● **Text for analysis**:
DC: The thing is, it's falling in to a media milieu when there is not Ebola, it's like, 'Next up: Your couch can kill you...here's how!' And now there is an actual menace, so what you're saying is not actually a menace per se.

JA: I'm not saying it couldn't become one. I'm just saying we're not talking about proportionality, which I think is important about how things are covered. It's just out of whack right now...I do think that round-the-clock cable TV coverage of this with ominous music in the background has certainly helped contribute to unnecessary panic.


On Competition

Jeremy Hobson: At The New York Times, and I'll throw this to either one of you, who are the main competitors? Who do you think about in the media landscape as your main competitors at the times?

I had ceased to think of my competition as other newsrooms or other new organizations. Competition came from everywhere.

JA: Well, by the end of my time at The Times, any big story that was getting a lot of attention and a lot of length and a lot of pick up on social media — I don't mean every stray piece of Kim Kardashian news, but stories of consequence that hit, I would know about, and that was my competition. I had ceased to think of my competition as other newsrooms or other new organizations. Competition came from everywhere.

● **Activity 1**:
Please answer these questions about the interview excerpt:
(a) According to JA, what did round-the-clock cable TV coverage with ominous music in the background help contribute to?
(b) Which news organization does Jeremy Hobson ask about when he raises the subject of competitors?
(c) Whose stray news does JA say he does not mean when describing the stories he treated as competition?
● **Activity 2**:
List every speaker label that introduces a turn in the interview excerpt.
● **Activity 3**:
Pick up the interview excerpt on media competition after its last sentence and continue it.
The rows that follow come from a separate source.

Stored data entries:
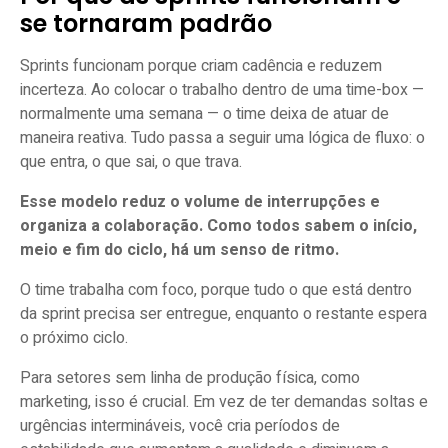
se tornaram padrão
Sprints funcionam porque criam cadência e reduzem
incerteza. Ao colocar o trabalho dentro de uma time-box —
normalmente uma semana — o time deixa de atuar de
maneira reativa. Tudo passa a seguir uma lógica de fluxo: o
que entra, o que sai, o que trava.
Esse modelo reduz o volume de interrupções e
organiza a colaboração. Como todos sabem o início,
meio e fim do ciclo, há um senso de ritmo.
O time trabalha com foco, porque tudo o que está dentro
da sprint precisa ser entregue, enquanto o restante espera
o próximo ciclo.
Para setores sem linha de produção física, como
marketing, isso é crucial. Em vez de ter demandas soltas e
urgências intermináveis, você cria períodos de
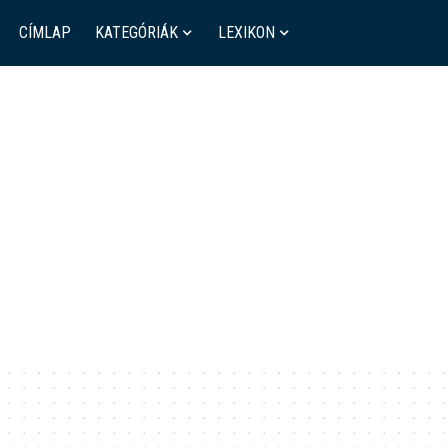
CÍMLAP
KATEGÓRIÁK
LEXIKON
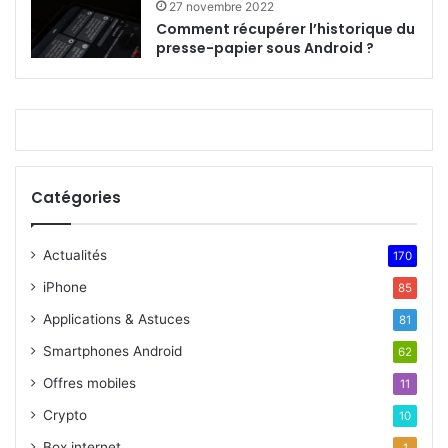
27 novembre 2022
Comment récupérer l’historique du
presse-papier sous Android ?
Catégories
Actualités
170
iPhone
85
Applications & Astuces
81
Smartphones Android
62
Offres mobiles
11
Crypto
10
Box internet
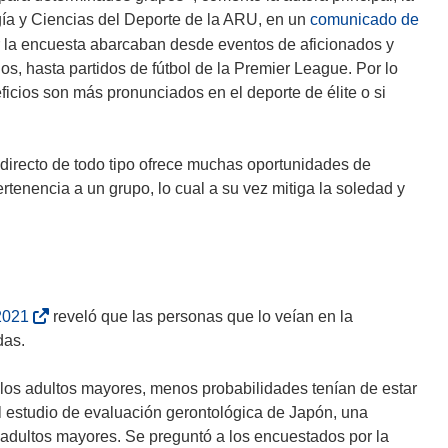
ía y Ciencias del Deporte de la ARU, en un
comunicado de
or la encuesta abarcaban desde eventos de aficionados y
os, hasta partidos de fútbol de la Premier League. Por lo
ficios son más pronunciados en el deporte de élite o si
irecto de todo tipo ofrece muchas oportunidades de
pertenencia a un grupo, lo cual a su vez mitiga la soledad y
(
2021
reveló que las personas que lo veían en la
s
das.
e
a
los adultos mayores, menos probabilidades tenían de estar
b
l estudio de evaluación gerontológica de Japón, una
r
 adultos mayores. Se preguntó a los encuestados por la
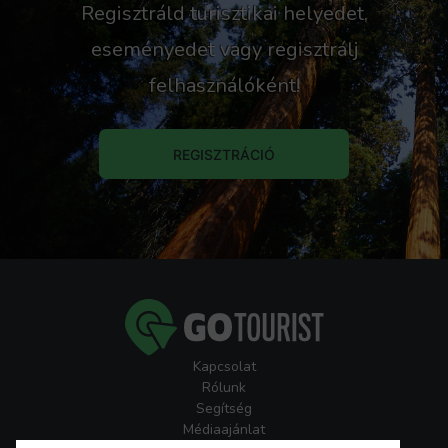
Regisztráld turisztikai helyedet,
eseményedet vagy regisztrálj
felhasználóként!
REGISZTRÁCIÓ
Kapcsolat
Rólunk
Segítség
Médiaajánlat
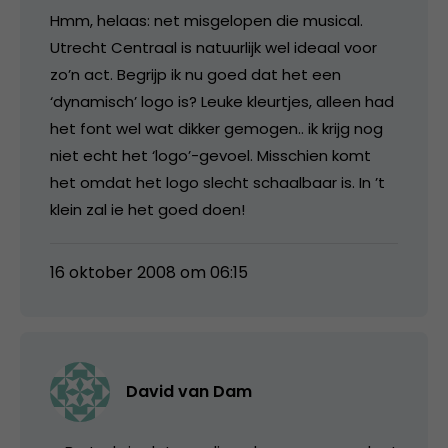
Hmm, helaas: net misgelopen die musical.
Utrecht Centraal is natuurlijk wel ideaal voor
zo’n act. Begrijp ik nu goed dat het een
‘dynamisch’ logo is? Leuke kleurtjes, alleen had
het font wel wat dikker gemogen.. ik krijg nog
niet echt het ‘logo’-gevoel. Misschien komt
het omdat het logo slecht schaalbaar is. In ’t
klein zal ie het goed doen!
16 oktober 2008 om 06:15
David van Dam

● **Response 1**:
(a) Unnecessary panic.
(b) The New York Times.
(c) Kim Kardashian's.

● **Response 2**:
DC, JA, Jeremy Hobson

● **Response 3**:
DC: If you have news, anyone will point at you if it is real news. If it's an NFL player beating up his girlfriend, nobody says, 'Well, that was on TMZ.' They don't say that anymore. They just run as fast as they can, 'cause they see TMZ had the original document. I do think the playing field is leveled to the point where, on cultural matters, we hear from Vulture and New York Magazine. We can on certain political stories, maybe the trouble will come from Politico, but maybe it's Buzzfeed — you never know. I have been beaten on the media beat by Gawker — just clobbered. They can move quicker and so much faster, and the whole thing about 'they were first and we'll be better' — well, sometimes, you only get one crack at the consumer, and then it's old news. For a while, we used to make a living on step backs, but I don't think that works anymore.